From Pen to Portfolio: A Writer’s Cryptocurrency Odyssey

Written by tarigasi | Published 2024/01/03
Tech Story Tags: crypto-trading | web3-writers | web3-writing | blockchain-writing | blockchain-writer | crypto-trading-journey | crypto-failures | learning-from-crypto-mistakes

TLDRCrypto trading is all about buying and selling cryptocurrencies in anticipation of making profits from price movements. The worst thing in this scenario is that I was hyped up and did the unimaginable. And that's where risk management comes in.via the TL;DR App

I don't want this to be like every crypto trading story you've read, so I'll be honest. But first off, I'll start with how I got into crypto trading.

I was, and I still am, a Blockchain content writer. I write for DeFi projects using the art of storytelling. Do you know this scenario where you sell to people without selling to them? Yes, I do all of that. I don't present a product to you. Instead, I give you an experience, and you'll be curious to discover more. Writing about DeFi projects took a lot of work for me.

I started with writing blog posts, articles, and product descriptions, but writing about projects with actual use cases is a bit fun compared to others.

I made reasonable money from writing and saved up $600 for trading.

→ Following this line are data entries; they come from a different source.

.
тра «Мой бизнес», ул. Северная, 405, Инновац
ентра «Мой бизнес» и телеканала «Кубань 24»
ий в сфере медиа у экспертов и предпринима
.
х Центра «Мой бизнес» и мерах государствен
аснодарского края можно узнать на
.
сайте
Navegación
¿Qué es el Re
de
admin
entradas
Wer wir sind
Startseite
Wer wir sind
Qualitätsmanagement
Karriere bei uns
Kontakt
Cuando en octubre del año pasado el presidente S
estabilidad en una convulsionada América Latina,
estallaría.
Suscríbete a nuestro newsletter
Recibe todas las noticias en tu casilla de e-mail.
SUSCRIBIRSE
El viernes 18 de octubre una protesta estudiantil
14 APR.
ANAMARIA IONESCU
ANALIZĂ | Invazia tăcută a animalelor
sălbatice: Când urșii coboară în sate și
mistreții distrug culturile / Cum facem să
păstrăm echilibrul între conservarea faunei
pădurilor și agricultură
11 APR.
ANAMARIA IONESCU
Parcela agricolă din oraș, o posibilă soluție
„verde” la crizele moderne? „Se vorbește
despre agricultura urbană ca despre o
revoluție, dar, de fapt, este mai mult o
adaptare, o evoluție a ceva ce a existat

Don't look at me like that; I wouldn't use the whole $600 for trading, mainly because I had zero experience.

Here's what happened: I paid for a Crypto trading class to get started, mainly because every new career path requires mentorship, and I am not a fan of roaming the streets while searching for gold.

After taking a few lessons, I decided to give it a try. Still, first of all, you should know that crypto trading is all about buying and selling cryptocurrencies in anticipation of making profits from price movements.

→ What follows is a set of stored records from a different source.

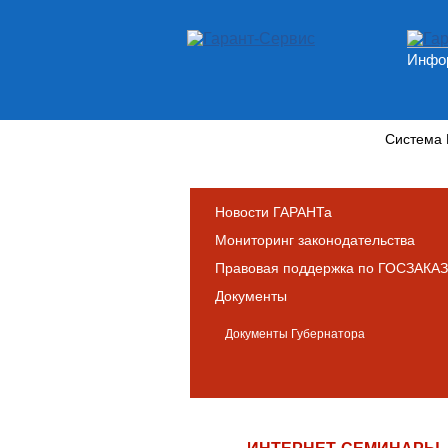
Инфор
Новости и аналитика
Система
Новости ГАРАНТа
Мониторинг законодательства
Правовая поддержка по ГОСЗАКАЗ
Документы
Документы Губернатора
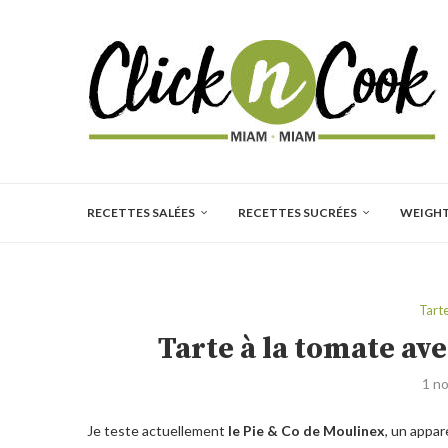
RECETTES SALÉES
RECETTES SUCRÉES
WEIGH
Tart
Tarte à la tomate av
1 n
Je teste actuellement
le Pie & Co de Moulinex
, un appar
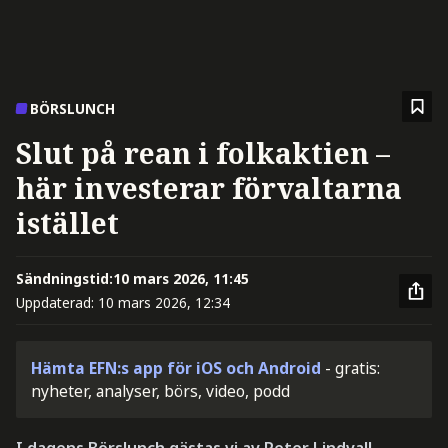
BÖRSLUNCH
Slut på rean i folkaktien –
här investerar förvaltarna
istället
Sändningstid:
10 mars 2026, 11:45
Uppdaterad:
10 mars 2026, 12:34
Hämta EFN:s app för iOS och Android
- gratis:
nyheter, analyser, börs, video, podd
I dagens Börslunch gästas vi av Peter Lindvall,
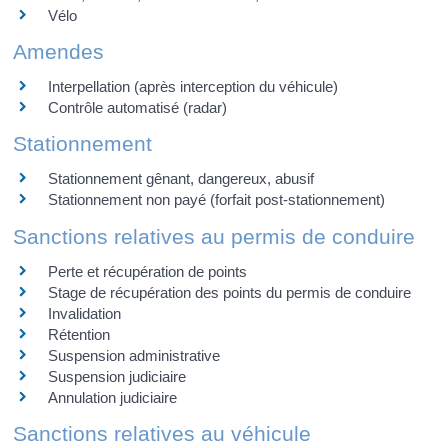
Vélo
Amendes
Interpellation (après interception du véhicule)
Contrôle automatisé (radar)
Stationnement
Stationnement gênant, dangereux, abusif
Stationnement non payé (forfait post-stationnement)
Sanctions relatives au permis de conduire
Perte et récupération de points
Stage de récupération des points du permis de conduire
Invalidation
Rétention
Suspension administrative
Suspension judiciaire
Annulation judiciaire
Sanctions relatives au véhicule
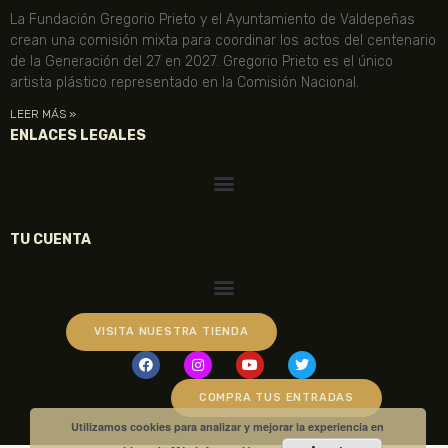
La Fundación Gregorio Prieto y el Ayuntamiento de Valdepeñas
crean una comisión mixta para coordinar los actos del centenario
de la Generación del 27 en 2027. Gregorio Prieto es el único
artista plástico representado en la Comisión Nacional.
LEER MÁS »
ENLACES LEGALES
TU CUENTA
VISITA NUESTRA TIENDA
COMPRA TUS ENTRADAS
Utilizamos cookies para analizar y mejorar la experiencia en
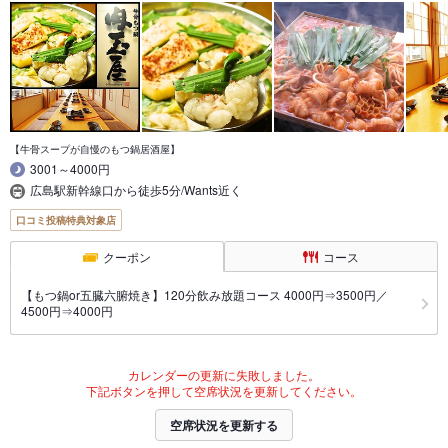
【牛骨スープが自慢のもつ鍋居酒屋】
3001～4000円
広島駅新幹線口から徒歩5分/Wants近く
口コミ投稿特典対象店
クーポン
コース
【もつ鍋or五臓六腑焼き】120分飲み放題コース 4000円⇒3500円／
4500円⇒4000円
カレンダーの更新に失敗しました。
下記ボタンを押して空席状況を更新してください。
空席状況を更新する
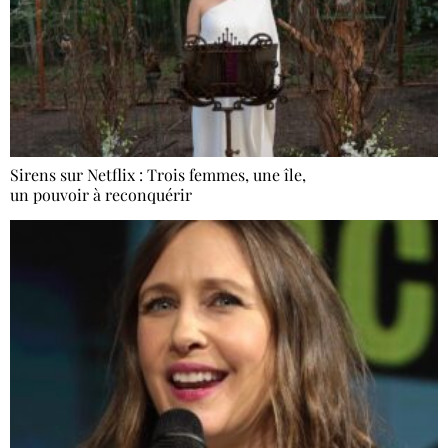
Sirens sur Netflix : Trois femmes, une île,
un pouvoir à reconquérir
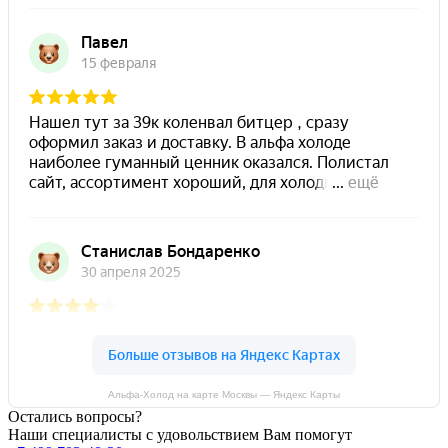
Альфа-Холод на карте Москвы — Яндекс Карты
Остались вопросы?
Наши специалисты с удовольствием Вам помогут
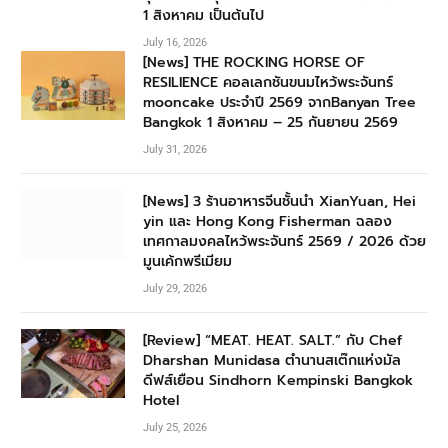
1 สิงหาคม เป็นต้นไป
July 16, 2026
[News] THE ROCKING HORSE OF
RESILIENCE คอลเลกชันขนมไหว้พระจันทร์
mooncake ประจำปี 2569 จากBanyan Tree
Bangkok 1 สิงหาคม – 25 กันยายน 2569
July 31, 2026
[News] 3 ร้านอาหารจีนชั้นนำ XianYuan, Hei
yin และ Hong Kong Fisherman ฉลอง
เทศกาลมงคลไหว้พระจันทร์ 2569 / 2026 ด้วย
มูนเค้กพรีเมียม
July 29, 2026
[Review] “MEAT. HEAT. SALT.” กับ Chef
Dharshan Munidasa ตำนานสเต๊กแห่งมัล
ดีฟส์เยือน Sindhorn Kempinski Bangkok
Hotel
July 25, 2026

So, I set sail and did my first research. I stayed awake till late at night and saw a token at 6500 market cap. I took out my notepad and pen and wrote why the token would do well, and guess what? I slept off.

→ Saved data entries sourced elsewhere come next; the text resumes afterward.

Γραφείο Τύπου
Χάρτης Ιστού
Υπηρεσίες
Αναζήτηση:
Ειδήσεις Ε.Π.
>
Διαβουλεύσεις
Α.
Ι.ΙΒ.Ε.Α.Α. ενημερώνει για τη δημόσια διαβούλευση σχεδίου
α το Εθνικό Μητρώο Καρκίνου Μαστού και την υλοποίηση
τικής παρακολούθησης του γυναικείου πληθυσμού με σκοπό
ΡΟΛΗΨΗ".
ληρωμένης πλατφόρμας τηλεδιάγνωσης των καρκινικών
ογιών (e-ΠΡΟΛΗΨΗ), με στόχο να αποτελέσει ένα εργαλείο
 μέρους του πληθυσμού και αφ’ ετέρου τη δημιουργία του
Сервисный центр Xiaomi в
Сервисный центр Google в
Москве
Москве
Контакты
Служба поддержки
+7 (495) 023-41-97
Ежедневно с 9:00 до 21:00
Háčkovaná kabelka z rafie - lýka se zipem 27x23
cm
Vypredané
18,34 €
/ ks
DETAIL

I woke up at about 5 am and discovered that I hadn't bought it before going off, and it had done a few Xs. Three days later, the market cap moved to 92.5 million. That's how many X's?

Let's do the maths: the recent market cap is divided by the initial market cap, and that's how you'll get your number of Xs. So, that's over 14,000 X's

Now, you don't have to point fingers at me; I sobered up and ate a lot of ice cream to relieve the pain. Did the pain ever go away? I don't think so

I got angry after that trade and decided to buy into the next big thing I saw during my long hours of research. So, I purchased a promising token at a 41,000 market cap. Within a few hours, it did a 500k market cap, and I set my profit limit so it could take profit while I slept. It took profit, and the thing is, it was an Ethereum call.

Let's rewind a bit. I didn't finish my entire trading course and had no idea you don't use your regular $20 and $10 to ape into Ethereum calls, considering the gas fee.

For real, I had no idea, and I did just that. So I took profit and checked my balance, and it wasn't adding up because the gas fee was all the way up.

I took a profit for the second time, and the third time

I took a profit, I clicked on the wrong feature in my trading bot, and instead of withdrawing $110, I took a profit of $3, and Ethereum did their thing with the gas fee. I saw my portfolio crying for help, and I had to hug my pillow to sleep because I couldn't breathe.

The worst thing in this scenario is that I was hyped up. I didn't put my profit aside in my savings wallets and used it to get other tokens. Guess what? I lost all of it. And that's where risk management comes in.

Many traders are greedy. I would have never used that word for myself because I thought I was not in that category, but I somehow found myself making the same mistakes other traders make.

I saw profits and felt I was good at research, and I was so excited that I took my earnings from the previous trades and put them into a token that I needed to do proper research on. That loss tore my emotions apart. I didn't cry because big girls don't cry but trust me, my pillow felt my pain. I squeezed the life out of it till I slept off.

After everything, I decided to take things slow. Maybe I was too excited, or my energy levels were at an all-time high, so I decided on something new.

Before the whole trading process, I was a writer and was already slowly building a career in 3D animation. I returned to my study board and found Telegram groups to get legitimate calls. I watched them closely for three days and noticed the narrative behind every coin that did well. I also went all into writing and 3D animation so that I wouldn't exhaust my savings and go back to square one, and that's the best decision I have ever made.

I am not back to trading, but I am still doing my daily research and building liquidity because this setback is the beginning of my massive comeback.

I do not want to spoil this moment, but I have a question.

How do they instantly create coins from whatever Elon Musk posts on Twitter (X)?

I have to give deployers their accolades because they work with the speed of light.

So, I'll go back to trading, but the wise thing to do now is learn risk management, raise liquidity, trust my gut, and get better at research. I need to see the 100Xs and 1,000Xs before the bull run season. I am not missing out on it; I know you won't.

If you are not in the crypto space, this is a reminder that you can make money in the crypto ecosystem as I do via writing, and if you want to move out of what we formerly know as trenches forever and fund your real-life investment, you could learn how to take trades. These words are coming from someone who believes in the future of cryptocurrency.